Which lines below contain "pixel"? Pull them out.

::: SUPPLIED INFORMATION :::

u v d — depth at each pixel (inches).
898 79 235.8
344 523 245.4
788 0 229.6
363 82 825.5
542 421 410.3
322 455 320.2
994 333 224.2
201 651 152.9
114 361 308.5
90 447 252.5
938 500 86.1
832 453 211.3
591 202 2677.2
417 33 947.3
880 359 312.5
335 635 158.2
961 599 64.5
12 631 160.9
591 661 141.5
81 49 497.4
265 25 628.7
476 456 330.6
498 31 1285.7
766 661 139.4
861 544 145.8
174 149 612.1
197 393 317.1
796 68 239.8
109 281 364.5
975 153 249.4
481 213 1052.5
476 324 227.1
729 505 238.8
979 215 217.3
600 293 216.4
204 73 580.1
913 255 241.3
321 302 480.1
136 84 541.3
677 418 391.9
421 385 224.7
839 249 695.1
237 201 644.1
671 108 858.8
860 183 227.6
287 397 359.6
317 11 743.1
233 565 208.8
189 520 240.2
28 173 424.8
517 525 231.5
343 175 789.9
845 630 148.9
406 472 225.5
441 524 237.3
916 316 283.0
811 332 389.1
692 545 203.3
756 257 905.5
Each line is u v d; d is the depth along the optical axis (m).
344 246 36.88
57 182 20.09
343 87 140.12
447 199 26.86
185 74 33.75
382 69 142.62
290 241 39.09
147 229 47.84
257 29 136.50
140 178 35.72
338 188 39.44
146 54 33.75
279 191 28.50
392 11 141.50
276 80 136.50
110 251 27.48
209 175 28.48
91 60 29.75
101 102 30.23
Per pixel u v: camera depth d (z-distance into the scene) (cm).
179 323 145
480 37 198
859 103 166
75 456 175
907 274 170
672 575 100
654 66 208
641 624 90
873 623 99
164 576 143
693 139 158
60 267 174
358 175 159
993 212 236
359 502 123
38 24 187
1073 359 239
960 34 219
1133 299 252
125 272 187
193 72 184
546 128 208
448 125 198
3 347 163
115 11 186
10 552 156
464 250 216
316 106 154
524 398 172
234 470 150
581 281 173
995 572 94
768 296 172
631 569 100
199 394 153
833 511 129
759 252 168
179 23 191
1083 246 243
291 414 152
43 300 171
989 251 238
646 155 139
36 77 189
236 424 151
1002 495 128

:::

YOUR RESPONSE -
u v d — depth at each pixel (inches).
Per pixel u v: camera depth d (z-distance into the scene) (cm).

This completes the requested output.